There is also a concept of an "auto-toxic" reaction. A true auto-immune reaction involves antibodies and the more advanced areas of the immune system. Auto-toxic reactions involve the more primitive areas and the microglia. It is a more brute force response without the precision that comes with identifying the enemy and producing a defense just for him. It holds the fort, so to speak, until the special ops guys can get there.

As a result, there can be a lot of collateral damage if this primitive barrage is not shut down as soon as it is no longer needed. But it is essential in those early phases. The problems arise when that primitive defense doesn't shut down properly or reactivates upon minimal stimulus.

Things can get quite deadly. Sepsis is a case of this runaway reaction. The invaders may be long gone but the microglia continue to pour out inflammatory chemicals.

PD seems to be a similar situation. Researchers (Carvey, Liu, Hong, etc) established a decade ago that fetal exposure to chemicals (lipopolysaccharides or LPS) from the maternal immune response could "prime" the offspring's primitive system to be hypervigilant and run for months when shutdown should have been in hours.

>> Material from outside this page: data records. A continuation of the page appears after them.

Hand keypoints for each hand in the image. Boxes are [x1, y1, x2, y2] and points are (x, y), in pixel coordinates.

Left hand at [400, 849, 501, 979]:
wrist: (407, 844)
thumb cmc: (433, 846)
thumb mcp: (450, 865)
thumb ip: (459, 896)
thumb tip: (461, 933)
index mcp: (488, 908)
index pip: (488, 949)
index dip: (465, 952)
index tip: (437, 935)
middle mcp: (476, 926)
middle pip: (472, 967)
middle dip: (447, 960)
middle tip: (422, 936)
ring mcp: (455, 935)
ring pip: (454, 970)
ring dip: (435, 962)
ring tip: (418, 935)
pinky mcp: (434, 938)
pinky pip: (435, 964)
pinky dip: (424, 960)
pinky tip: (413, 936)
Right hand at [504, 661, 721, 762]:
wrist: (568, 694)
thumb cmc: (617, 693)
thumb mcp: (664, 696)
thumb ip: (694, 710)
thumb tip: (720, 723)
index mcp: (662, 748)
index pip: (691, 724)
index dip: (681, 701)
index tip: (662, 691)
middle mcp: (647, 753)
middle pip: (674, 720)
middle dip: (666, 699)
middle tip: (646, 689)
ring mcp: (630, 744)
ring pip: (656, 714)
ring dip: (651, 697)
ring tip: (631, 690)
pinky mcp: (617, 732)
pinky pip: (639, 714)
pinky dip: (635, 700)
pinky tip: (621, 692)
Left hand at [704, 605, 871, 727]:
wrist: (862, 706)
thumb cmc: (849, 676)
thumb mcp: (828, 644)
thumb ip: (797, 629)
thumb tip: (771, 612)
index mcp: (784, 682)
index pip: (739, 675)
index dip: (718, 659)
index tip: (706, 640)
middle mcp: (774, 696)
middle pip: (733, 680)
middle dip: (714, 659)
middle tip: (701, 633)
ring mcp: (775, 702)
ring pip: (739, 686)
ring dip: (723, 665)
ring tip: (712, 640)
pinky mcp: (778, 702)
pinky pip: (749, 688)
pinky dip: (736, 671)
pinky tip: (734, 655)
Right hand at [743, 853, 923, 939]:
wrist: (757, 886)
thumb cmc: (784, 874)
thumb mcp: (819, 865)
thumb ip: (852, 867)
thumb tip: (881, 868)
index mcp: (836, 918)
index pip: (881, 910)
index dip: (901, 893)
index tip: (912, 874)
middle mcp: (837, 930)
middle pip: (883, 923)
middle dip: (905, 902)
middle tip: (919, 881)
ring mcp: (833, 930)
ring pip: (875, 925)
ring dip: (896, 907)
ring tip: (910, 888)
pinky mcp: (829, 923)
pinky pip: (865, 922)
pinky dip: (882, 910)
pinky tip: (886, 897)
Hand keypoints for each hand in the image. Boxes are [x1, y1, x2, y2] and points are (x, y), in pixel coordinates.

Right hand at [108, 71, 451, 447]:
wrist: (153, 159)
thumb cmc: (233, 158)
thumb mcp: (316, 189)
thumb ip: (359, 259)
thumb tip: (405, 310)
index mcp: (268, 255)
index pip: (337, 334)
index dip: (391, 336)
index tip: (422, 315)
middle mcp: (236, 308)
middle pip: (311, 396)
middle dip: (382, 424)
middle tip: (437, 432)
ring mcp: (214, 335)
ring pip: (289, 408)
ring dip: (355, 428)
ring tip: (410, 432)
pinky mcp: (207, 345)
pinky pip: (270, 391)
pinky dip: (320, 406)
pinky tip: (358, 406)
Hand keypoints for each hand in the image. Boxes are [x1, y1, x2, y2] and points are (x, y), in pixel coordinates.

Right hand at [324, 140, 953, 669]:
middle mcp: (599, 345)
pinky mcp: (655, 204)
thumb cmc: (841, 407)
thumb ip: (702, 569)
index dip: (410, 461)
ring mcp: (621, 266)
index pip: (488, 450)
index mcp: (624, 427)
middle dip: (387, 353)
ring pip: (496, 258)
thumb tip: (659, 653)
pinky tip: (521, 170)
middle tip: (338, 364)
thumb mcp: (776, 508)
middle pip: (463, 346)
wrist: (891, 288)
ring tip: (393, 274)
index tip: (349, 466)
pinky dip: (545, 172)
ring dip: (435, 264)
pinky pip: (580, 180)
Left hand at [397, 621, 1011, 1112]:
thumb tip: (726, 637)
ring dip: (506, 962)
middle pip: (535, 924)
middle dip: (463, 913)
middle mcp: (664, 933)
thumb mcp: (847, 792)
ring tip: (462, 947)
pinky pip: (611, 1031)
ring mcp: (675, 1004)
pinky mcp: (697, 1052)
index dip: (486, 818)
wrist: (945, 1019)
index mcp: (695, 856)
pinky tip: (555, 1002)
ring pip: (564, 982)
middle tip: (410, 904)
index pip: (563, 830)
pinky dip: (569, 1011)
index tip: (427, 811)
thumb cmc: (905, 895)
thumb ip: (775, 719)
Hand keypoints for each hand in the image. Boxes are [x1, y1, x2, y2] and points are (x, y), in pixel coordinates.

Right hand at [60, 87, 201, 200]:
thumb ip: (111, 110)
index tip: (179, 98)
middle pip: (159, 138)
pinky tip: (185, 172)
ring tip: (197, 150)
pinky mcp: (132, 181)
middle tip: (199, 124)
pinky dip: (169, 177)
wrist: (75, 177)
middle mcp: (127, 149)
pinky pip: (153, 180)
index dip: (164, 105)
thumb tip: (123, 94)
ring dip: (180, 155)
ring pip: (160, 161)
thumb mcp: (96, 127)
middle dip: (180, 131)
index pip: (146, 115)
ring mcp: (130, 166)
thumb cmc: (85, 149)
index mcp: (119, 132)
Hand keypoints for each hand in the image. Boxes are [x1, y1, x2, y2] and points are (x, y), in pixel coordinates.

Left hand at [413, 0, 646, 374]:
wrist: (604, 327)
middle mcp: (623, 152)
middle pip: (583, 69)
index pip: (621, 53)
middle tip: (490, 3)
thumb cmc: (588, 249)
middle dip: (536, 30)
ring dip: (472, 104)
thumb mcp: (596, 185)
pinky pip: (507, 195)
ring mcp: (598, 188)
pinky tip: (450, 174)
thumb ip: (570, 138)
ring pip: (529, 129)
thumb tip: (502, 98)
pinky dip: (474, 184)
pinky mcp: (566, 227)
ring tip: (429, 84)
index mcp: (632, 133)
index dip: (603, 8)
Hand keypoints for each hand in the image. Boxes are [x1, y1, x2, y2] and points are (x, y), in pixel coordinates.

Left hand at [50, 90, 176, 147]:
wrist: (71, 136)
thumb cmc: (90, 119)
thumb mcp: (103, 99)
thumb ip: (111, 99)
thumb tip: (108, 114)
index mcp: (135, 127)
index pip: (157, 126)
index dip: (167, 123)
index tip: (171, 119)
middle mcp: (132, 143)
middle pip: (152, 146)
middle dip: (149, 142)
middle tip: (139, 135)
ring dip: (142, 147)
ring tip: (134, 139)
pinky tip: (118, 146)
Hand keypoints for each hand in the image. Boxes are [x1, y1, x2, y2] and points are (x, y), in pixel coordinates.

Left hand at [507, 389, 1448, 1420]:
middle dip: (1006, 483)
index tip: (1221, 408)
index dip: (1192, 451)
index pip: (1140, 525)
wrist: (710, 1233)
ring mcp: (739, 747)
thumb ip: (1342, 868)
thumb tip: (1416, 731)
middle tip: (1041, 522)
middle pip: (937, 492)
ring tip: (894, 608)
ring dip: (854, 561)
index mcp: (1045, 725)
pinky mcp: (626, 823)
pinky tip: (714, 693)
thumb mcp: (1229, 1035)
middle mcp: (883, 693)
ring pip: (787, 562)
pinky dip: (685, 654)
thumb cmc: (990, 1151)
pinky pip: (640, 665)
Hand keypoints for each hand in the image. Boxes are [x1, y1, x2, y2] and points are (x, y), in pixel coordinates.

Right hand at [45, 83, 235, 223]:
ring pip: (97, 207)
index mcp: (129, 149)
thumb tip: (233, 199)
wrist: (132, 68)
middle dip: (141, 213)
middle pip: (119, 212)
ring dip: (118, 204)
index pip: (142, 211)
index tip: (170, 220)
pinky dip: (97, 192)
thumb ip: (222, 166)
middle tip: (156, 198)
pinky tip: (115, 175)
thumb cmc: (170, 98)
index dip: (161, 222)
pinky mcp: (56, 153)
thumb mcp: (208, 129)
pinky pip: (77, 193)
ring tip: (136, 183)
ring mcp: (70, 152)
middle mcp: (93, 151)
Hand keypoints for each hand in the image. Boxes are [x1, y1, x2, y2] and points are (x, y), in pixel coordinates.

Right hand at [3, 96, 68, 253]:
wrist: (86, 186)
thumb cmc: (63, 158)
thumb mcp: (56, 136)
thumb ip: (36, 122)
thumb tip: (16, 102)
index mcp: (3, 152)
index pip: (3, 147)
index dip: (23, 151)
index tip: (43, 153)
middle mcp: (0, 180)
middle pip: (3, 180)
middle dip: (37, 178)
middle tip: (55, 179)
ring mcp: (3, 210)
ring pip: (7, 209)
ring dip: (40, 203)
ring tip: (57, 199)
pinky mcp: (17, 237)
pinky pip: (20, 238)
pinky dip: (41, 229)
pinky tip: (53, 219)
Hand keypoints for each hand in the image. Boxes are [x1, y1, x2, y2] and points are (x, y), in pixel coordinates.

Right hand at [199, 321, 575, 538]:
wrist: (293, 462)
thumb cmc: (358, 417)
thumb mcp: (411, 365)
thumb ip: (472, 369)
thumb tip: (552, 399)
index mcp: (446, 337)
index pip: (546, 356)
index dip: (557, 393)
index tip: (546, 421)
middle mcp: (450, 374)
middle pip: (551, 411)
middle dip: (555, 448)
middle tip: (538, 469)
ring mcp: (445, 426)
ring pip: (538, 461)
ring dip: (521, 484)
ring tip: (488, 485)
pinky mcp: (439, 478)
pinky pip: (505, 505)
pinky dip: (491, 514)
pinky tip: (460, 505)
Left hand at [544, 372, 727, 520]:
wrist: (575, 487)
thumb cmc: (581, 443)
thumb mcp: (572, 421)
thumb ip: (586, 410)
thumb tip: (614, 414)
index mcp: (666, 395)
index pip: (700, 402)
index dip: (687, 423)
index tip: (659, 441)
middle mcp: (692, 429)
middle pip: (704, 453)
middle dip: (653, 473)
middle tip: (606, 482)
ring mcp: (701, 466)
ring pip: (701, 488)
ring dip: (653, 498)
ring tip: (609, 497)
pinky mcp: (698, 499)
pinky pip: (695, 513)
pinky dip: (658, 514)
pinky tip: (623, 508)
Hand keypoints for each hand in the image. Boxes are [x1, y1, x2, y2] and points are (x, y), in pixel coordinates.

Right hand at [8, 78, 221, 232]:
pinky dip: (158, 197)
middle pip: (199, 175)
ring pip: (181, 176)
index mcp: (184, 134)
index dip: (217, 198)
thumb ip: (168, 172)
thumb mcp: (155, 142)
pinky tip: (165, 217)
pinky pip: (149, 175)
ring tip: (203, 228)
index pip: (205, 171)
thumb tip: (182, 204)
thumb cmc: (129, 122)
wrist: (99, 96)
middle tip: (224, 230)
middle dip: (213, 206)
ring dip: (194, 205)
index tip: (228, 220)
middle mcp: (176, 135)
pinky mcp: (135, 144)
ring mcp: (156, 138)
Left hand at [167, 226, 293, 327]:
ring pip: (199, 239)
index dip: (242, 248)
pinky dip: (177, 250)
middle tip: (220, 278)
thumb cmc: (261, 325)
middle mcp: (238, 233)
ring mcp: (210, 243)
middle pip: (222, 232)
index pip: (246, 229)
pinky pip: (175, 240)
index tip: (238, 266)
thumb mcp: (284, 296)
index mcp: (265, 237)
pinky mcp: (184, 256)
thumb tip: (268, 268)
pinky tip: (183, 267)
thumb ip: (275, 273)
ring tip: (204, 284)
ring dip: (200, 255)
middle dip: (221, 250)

This hypervigilant reactivaton seems to be a major factor in PD. And not just because of the physical damage. There are about two dozen different inflammatory chemicals involved and they are very active and alter our behavior in many ways - including producing what we have considered PD symptoms.

We have seen clues to this on this board. Remember Ron Hutton laid low by an infected tooth? The inflammatory response to the tooth triggered the bigger reaction of his own microglia. Then there are those intriguing cases where a PWP reports that an antibiotic for an unrelated infection seemed to erase his PD symptoms so long as he took them. Much to the doctor's amusement. And pretty much ignoring the facts that some antibiotics (tetracyclines and penicillins,in particular) have a property totally unrelated to their effect on bacteria - they are great anti-inflammatories capable of breezing past the BBB and are fat soluble as well and so go deep into the brain. Once there they calm the microglia, the chemistry rights itself, and PD symptoms improve or even disappear!

I have been on the verge of trying one of these (minocycline). I even talked my GP into a month's worth, but I may have found an even better option which I am trying first.

Green tea extract is, well, I have shouted "Eureka!" too many times. Let's just say that the last four days of my life have been very encouraging.
__________________
Born in 1953, 1st symptoms and misdiagnosed as essential tremor in 1992. Dx with PD in 2000.
Currently (2011) taking 200/50 Sinemet CR 8 times a day + 10/100 Sinemet 3 times a day. Functional 90% of waking day but fragile. Failure at exercise but still trying. Constantly experimenting. Beta blocker and ACE inhibitor at present. Currently (01/2013) taking ldopa/carbadopa 200/50 CR six times a day + 10/100 form 3 times daily. Functional 90% of day. Update 04/2013: L/C 200/50 8x; Beta Blocker; ACE Inhib; Ginger; Turmeric; Creatine; Magnesium; Potassium. Doing well.